Infrastructure Server

  1. Choose Infrastructure Server Base Environment and Guest Agents Add-On (open-vm-tools will automatically be installed)
  2. Enable Ethernet card to automatically connect (at install or later using nmtui)
  3. Add yum repository for VMware
  4. Install the deployPkg Tools Plug-in

Clearly the Minimal Install route has more steps while the Infrastructure Server route has less steps and is quicker. Regardless of Base Environment type, VMware does not recommend the installation of VMware Tools.

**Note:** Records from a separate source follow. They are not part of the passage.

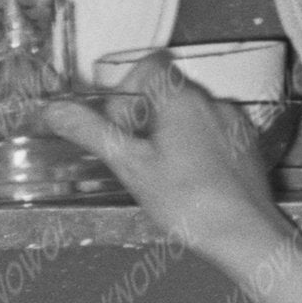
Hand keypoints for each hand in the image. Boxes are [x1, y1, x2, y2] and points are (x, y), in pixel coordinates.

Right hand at [37, 58, 288, 266]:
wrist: (247, 237)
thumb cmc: (190, 203)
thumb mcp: (131, 167)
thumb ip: (92, 133)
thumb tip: (54, 110)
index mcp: (183, 99)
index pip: (148, 66)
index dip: (126, 91)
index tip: (120, 126)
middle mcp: (213, 102)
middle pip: (168, 90)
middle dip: (145, 116)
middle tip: (136, 155)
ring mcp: (234, 124)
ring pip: (191, 112)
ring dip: (170, 132)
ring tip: (164, 172)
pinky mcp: (247, 147)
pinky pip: (214, 132)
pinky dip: (196, 146)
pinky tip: (191, 180)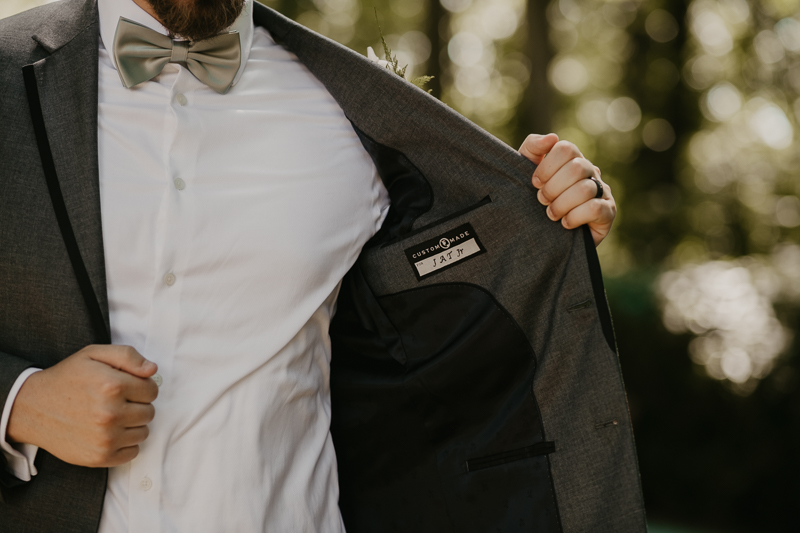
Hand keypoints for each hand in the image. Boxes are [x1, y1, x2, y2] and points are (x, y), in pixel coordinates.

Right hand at [7, 345, 158, 467]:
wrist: (32, 408)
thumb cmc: (67, 378)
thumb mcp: (94, 354)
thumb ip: (128, 356)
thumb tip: (152, 370)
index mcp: (112, 386)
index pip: (152, 390)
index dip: (141, 387)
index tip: (127, 387)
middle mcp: (110, 414)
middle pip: (149, 412)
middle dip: (137, 405)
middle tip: (117, 402)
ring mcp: (105, 438)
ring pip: (143, 433)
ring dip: (132, 425)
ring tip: (111, 417)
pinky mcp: (99, 457)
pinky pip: (132, 452)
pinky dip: (125, 444)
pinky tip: (109, 433)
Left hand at [519, 133, 615, 245]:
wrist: (543, 236)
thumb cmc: (534, 199)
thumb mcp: (525, 171)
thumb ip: (532, 148)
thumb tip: (552, 137)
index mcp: (572, 159)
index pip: (565, 149)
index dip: (547, 167)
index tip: (535, 183)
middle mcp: (591, 171)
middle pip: (577, 168)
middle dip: (553, 187)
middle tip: (541, 201)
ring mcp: (602, 191)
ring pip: (585, 189)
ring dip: (562, 204)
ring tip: (550, 214)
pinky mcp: (608, 212)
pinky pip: (596, 208)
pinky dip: (575, 217)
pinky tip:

I’ve linked several resources throughout this article. Just about all of the information was available, it was merely a matter of finding and reading the relevant documentation which isn’t always in one place. The only dots I had to connect on my own which I didn’t see mentioned anywhere was the lack of PERL for the deployPkg Tools Plug-in from VMware as well as for the installation of VMware Tools on RHEL 7 which isn’t recommended by VMware.

Update 8/22/15: vCloud Director guest customization is also problematic with CentOS 7 but with one additional hang up. I’ve found several references on the internet with the workaround including one I’ll link here from my good friend Bob Plankers/etc/redhat-release must read Red Hat Enterprise Linux Server release 7.0 (Maipo)

Update 9/11/15: Brian Graf authored a nice piece yesterday titled Open-VM-Tools (OVT): The Future of VMware Tools for Linux which anyone who wound up here should find interesting.


1 comment

  1. daVikes says:

    With RH 7.2 deployPkg is no longer needed as its included.